With the waves of change and winds of uncertainty buffeting us these days, I’m reminded of two “go-to” Scripture passages that I often reflect on in times like this:
“On that day, as evening drew on, he said to them, ‘Let us cross to the other side.’ Leaving the crowd, they took him with them in the boat just as he was. And other boats were with him. A violent squall came up and waves were breaking over the boat, so that it was already filling up. Jesus was in the stern, asleep on a cushion. They woke him and said to him, ‘Teacher, do you not care that we are perishing?’ He woke up, rebuked the wind, and said to the sea, ‘Quiet! Be still!’ The wind ceased and there was great calm. Then he asked them, ‘Why are you terrified? Do you not yet have faith?’ They were filled with great awe and said to one another, ‘Who then is this whom even wind and sea obey?’” (Mark 4: 35-41)
“Then he made the disciples get into the boat and precede him to the other side, while he dismissed the crowds. After doing so, he went up on the mountain by himself to pray. When it was evening, he was there alone. Meanwhile the boat, already a few miles offshore, was being tossed about by the waves, for the wind was against it. During the fourth watch of the night, he came toward them, walking on the sea. When the disciples saw him walking on the sea, they were terrified. ‘It is a ghost,’ they said, and they cried out in fear. At once [Jesus] spoke to them, ‘Take courage, it is I; do not be afraid.’ Peter said to him in reply, ‘Lord, if it is you, command me to come to you on the water.’ He said, ‘Come.’ Peter got out of the boat and began to walk on the water toward Jesus. But when he saw how [strong] the wind was he became frightened; and, beginning to sink, he cried out, ‘Lord, save me!’ Immediately Jesus stretched out his hand and caught him, and said to him, ‘O you of little faith, why did you doubt?’” (Matthew 14: 22-31)
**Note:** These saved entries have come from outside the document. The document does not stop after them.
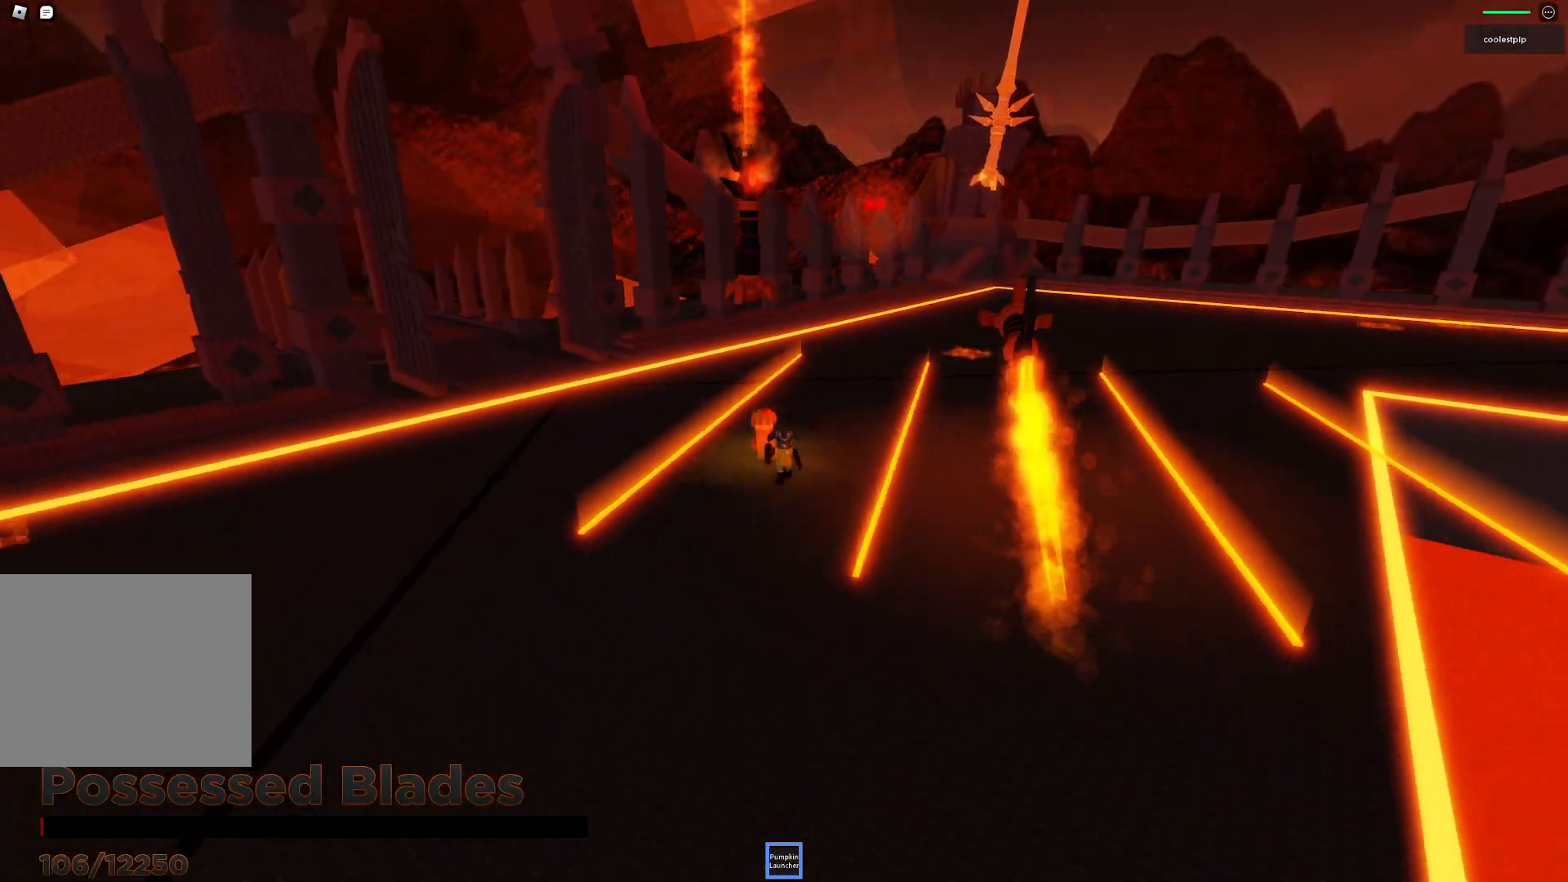
{"keys": ["w"], "events": [[16, "space", "down"], [166, "d", "up"], [300, "space", "up"], [333, "s", "up"], [433, "w", "down"]]}
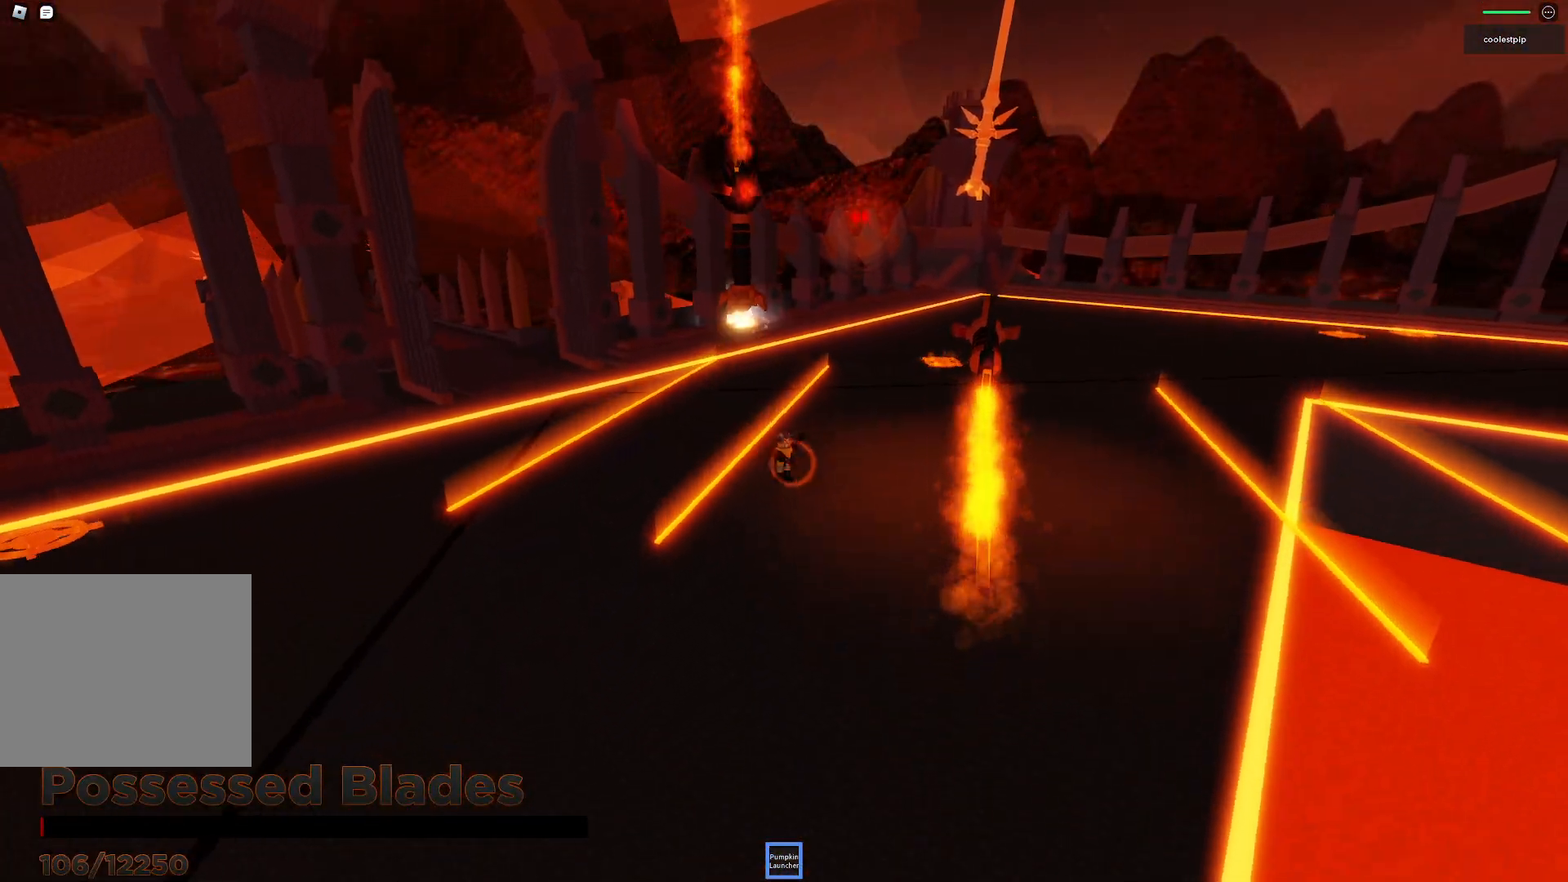
{"keys": ["w"], "events": [[166, "a", "down"], [233, "space", "down"], [350, "a", "up"], [483, "space", "up"]]}
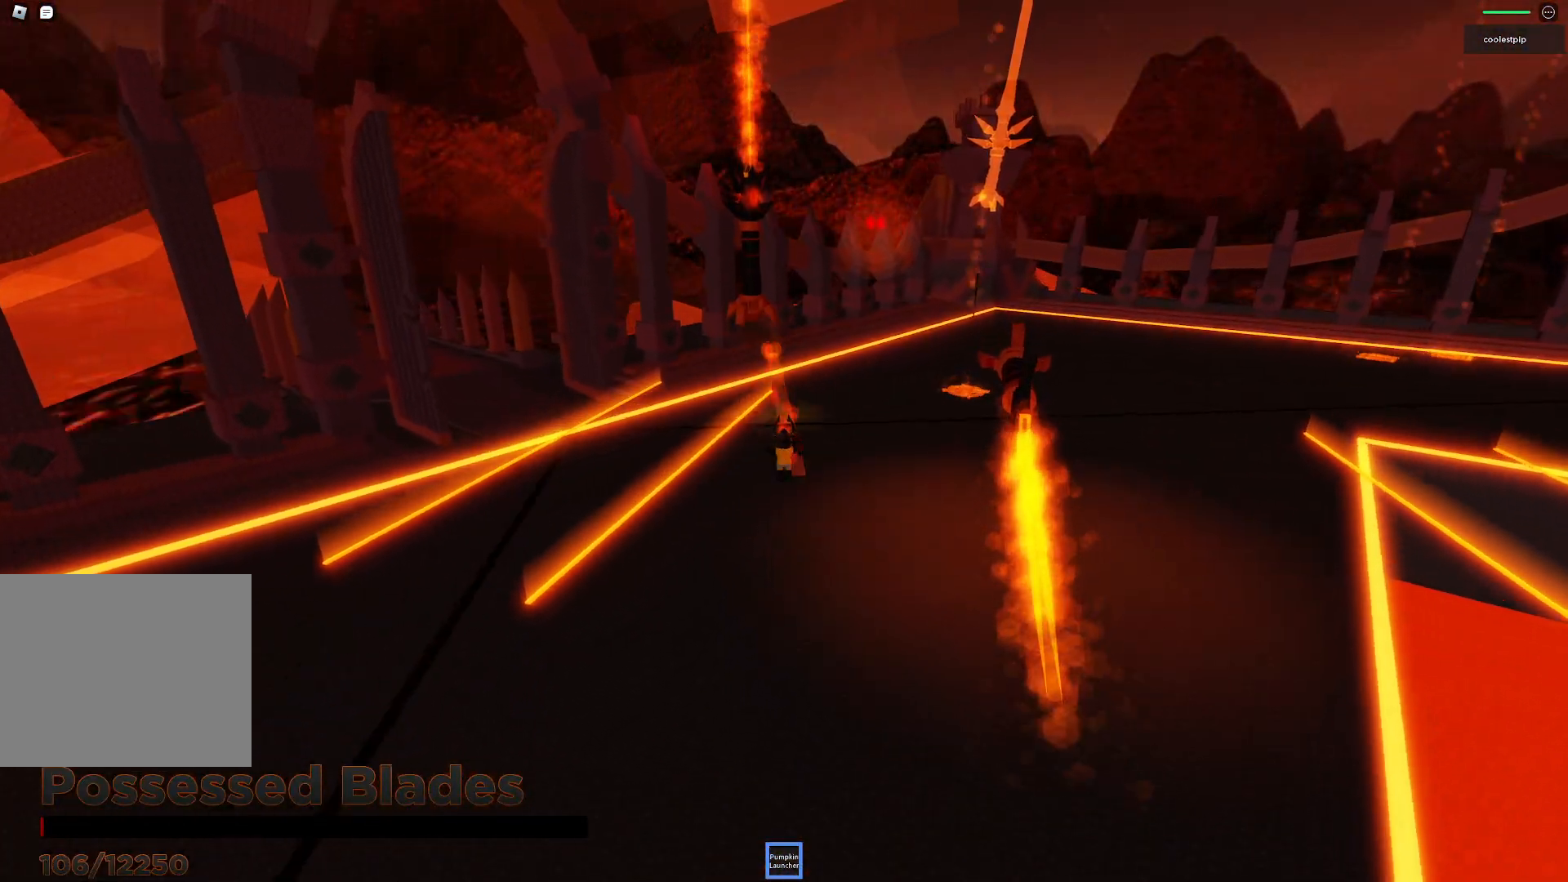
{"keys": ["space", "w"], "events": [[33, "a", "down"], [233, "a", "up"], [400, "space", "down"]]}
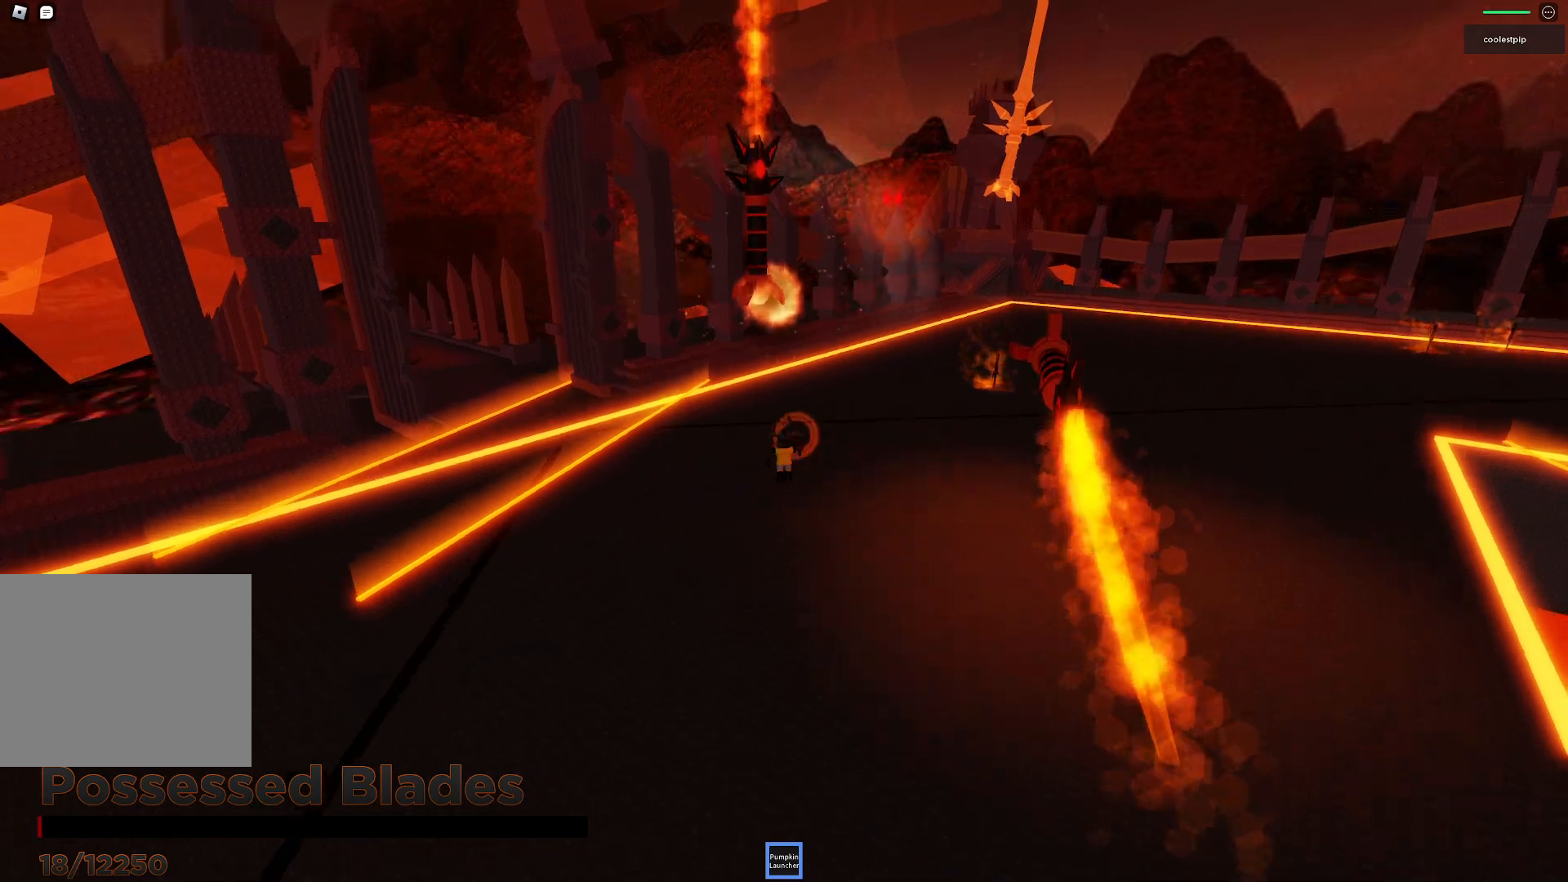
{"keys": [], "events": [[133, "space", "up"], [166, "w", "up"]]}
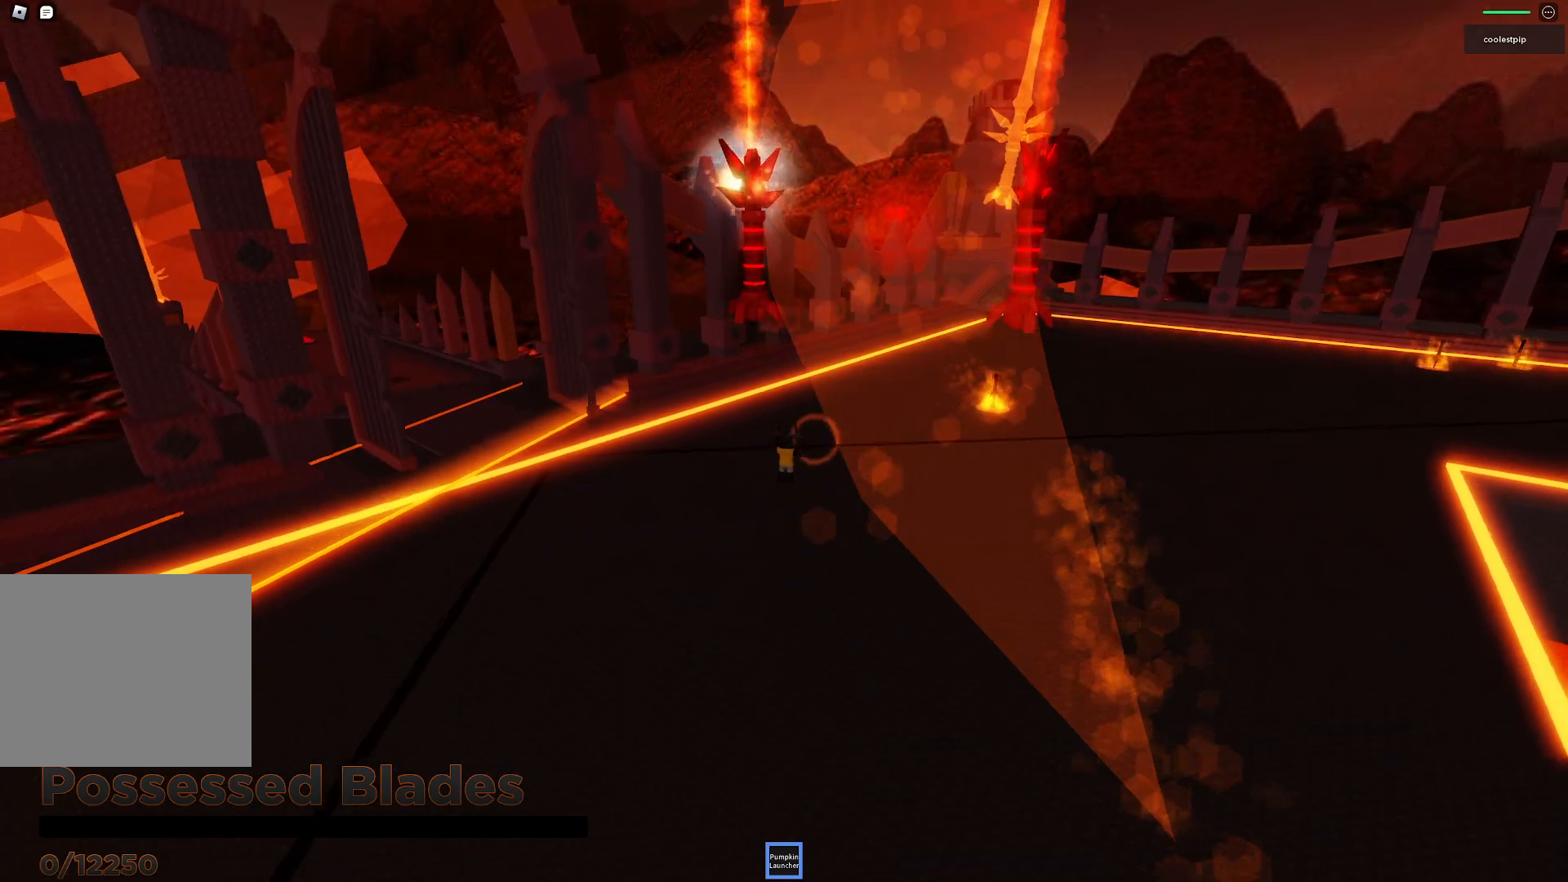
{"keys": [], "events": []}
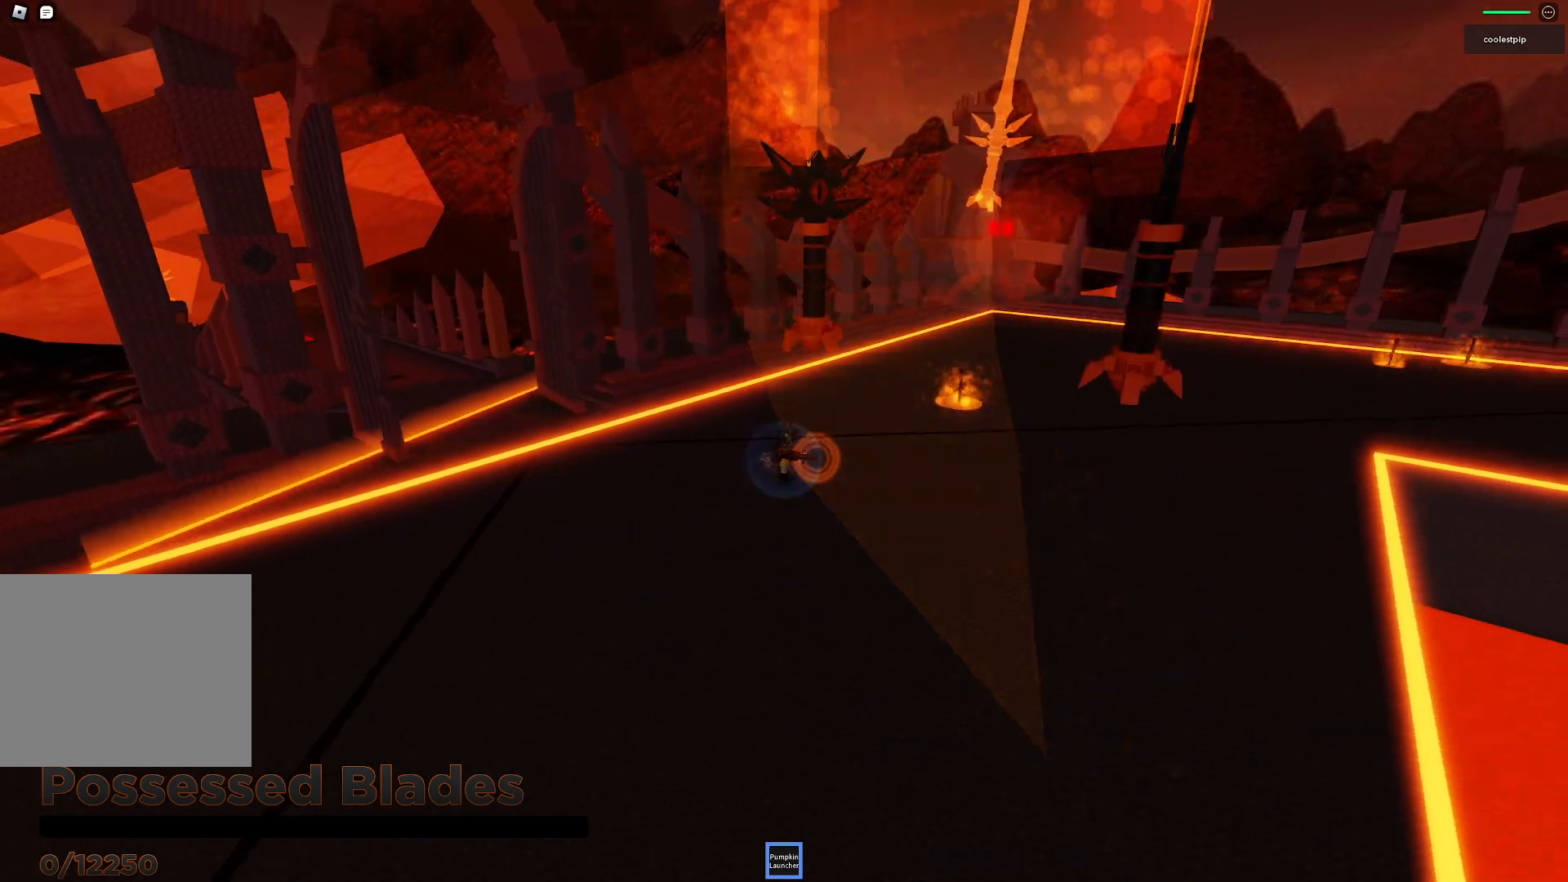
{"keys": [], "events": []}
Just prior to the first passage, from Mark, the Lord has spent the day teaching the parables of the sower, the lamp, and the mustard seed, further unpacking them, privately, for the Disciples. Just prior to the second passage, from Matthew, the Disciples have witnessed Jesus perform the miracle of the multiplication of the loaves and fishes. In the first case, the Disciples have heard the word of God from the Word of God, himself. In the second case, they have witnessed the Word of God, through whom all creation came into being (John 1: 1-3), exercise his power over creation. In both scenarios, the Disciples are now in a boat at sea (which, of course, is the perennial metaphor of the church in the world). In the first passage, a violent storm has surprised and frightened the Disciples. In the passage from Matthew, Peter, always the beloved strong starter, launches out in faith, walking on the water to Jesus, only to become paralyzed by fear as the wind and waves begin to buffet him.
It is easy for us, from the comfort of our heated and air-conditioned, broad-band-equipped contemporary homes, to snicker at how quickly the Disciples’ faith seems to crumple. What more evidence do they need that the Lord is all knowing and all powerful and present to them?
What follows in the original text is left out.